Hossein Vafei bleibt der erwartet unbequeme Gegner für Judd Trump, doch dank drei hohen Breaks infolge nimmt die Nummer eins der Welt eine 9:7-Führung in den morgigen Tag.
Die Session startete mit einem ähnlichen Verlauf wie die gestrige endete. Trump hatte seine Chancen und führte den ersten Frame zwischenzeitlich auch an, doch Vafei blieb dran und gewann den Durchgang dank mutigem Lochspiel.
Zum Match-Center: Trump vs. Vafei
Judd Trump weiterhin mit Problemen
Der zehnte Frame erinnerte lange ebenfalls an die erste Session: Trump legte ein 65er Break vor, verpasste es aber, den Frame zu entscheiden. Vafei arbeitete sich mit kleineren Breaks, in denen er ein denkbar schwieriges Bild geduldig abarbeitete, bis zum Endspiel auf die Farben vor. Dort verpasste er es aber, auf Blau zu stellen, die nah an der langen Bande klebte. Nach einem Safety-Duell war es dieses Mal aber Trump, der erstmals im Match einen engen Frame für sich entschied.

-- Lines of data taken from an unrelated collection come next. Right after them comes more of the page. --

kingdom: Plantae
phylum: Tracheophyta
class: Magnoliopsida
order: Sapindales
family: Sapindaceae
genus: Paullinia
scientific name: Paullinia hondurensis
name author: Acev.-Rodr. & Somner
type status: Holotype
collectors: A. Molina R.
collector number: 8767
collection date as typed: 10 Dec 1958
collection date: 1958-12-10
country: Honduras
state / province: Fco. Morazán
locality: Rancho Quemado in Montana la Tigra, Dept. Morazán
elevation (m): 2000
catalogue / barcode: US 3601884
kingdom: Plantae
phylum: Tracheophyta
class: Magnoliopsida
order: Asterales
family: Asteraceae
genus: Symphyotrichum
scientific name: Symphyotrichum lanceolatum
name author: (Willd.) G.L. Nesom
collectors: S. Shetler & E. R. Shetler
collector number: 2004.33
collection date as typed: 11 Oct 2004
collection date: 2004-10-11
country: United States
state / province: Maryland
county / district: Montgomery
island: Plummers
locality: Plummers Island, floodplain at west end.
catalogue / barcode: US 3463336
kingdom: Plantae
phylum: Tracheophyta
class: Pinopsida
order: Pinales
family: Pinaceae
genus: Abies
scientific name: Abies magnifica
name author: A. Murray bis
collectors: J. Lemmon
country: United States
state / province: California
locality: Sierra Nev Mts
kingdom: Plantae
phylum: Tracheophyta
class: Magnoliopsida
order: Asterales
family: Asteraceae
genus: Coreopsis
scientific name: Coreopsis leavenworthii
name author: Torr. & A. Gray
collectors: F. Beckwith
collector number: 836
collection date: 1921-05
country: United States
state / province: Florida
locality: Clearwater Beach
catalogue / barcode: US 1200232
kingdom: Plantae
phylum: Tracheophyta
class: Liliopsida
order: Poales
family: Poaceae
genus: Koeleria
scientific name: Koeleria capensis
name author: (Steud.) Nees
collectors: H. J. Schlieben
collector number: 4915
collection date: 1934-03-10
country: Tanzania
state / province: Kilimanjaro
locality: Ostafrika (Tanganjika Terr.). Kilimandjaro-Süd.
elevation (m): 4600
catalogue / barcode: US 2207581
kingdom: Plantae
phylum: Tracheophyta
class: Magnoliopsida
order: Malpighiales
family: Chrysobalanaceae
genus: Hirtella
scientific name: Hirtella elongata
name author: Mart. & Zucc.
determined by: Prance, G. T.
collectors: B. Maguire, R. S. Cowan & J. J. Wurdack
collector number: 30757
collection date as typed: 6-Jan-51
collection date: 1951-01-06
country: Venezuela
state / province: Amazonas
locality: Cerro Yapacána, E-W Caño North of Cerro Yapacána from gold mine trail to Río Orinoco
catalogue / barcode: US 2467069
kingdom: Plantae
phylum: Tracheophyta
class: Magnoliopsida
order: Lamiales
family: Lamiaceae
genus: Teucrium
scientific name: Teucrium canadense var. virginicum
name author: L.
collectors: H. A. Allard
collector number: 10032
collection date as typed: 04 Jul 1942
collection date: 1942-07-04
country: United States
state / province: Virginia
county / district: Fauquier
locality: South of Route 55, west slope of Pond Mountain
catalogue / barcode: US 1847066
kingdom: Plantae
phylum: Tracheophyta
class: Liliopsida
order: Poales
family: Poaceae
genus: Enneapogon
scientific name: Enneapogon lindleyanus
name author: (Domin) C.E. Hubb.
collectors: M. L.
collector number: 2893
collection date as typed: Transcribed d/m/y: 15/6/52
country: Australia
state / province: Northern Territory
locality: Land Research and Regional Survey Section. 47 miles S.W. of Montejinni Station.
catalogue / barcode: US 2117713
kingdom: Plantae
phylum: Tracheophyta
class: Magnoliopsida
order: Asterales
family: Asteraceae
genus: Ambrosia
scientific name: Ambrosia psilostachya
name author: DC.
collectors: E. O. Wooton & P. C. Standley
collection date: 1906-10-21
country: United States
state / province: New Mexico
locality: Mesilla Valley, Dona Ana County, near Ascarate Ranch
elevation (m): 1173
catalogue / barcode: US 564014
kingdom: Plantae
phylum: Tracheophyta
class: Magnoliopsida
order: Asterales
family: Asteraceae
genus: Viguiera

In der Folge waren es hohe Breaks, die das Match bestimmten. Trump nutzte im elften Frame seine erste Chance und führte dank eines 76er Breaks erstmals seit dem fünften Frame. Der Vorsprung hielt aber nicht lange. Vafei konterte mit einer 82, ehe er einen 39:18-Rückstand im 13. Frame mit einer 65er Clearence drehte und wieder in Führung ging.
Judd Trump dreht spät auf
Die Nummer eins der Welt blieb trotz des erneuten Comebacks des Iraners aber cool und konterte mit dem ersten Century Break der Session. Genau 100 Punkte erzielte Trump, die ihm das 7:7 brachten.
Auch in den beiden finalen Frames war Vafei chancenlos. Mit einem 74er Break und einer 94 ging Trump erstmals seit seiner 3:1-Führung mit zwei Frames in Führung.
Neil Robertson in Top-Form
Auf dem Nebentisch erwischte Neil Robertson gegen Chris Wakelin einen Sahnetag. Nachdem der Australier zum Abschluss der ersten Session einen 4:1-Vorsprung verspielte, beendete er den heutigen Tag mit einem starken Finish und nimmt so eine 10:6-Führung in die morgige Entscheidung.
Robertson holte die ersten beiden Frames ohne große Gegenwehr, dabei gelang ihm unter anderem ein 66er Break. Wakelin antwortete mit einer 73 zum 6:5, hat in der Folge aber Pech, als er mit einem 30-Punkte-Vorsprung bei einer gelochten Kombination auch den Spielball versenkte. Robertson nutzte die Chance und stellte dank einer 57 auf 7:5.
Zum Match-Center: Robertson vs. Wakelin
Neil Robertson profitiert von strittiger Schiedsrichter-Entscheidung
Wakelin verkürzte nach der Pause auf 6:7, doch eine strittige Schiedsrichterentscheidung sorgte im 14. Frame für Aufsehen. Der Engländer lochte beim Stand von 42:0 eine lange Rote, soll dabei aber mit seinem Queue die Gelbe touchiert haben. Die deutsche Schiedsrichterin Maike Kessler entschied auf Foul und blieb auch nach Videostudium bei ihrer Entscheidung, was Wakelin nicht nachvollziehen konnte. Robertson konnte die Kontroverse egal sein, er stellte dank einer 65er Clearence auf 8:6.
Die Szene war aber ein Knackpunkt in Wakelins Spiel, der in den finalen beiden Frames wenig zu melden hatte. Der Australier agierte jetzt in Topform und spielte wieder ein 65er Break, ehe er mit einem 101er Century die Session erfolgreich krönte.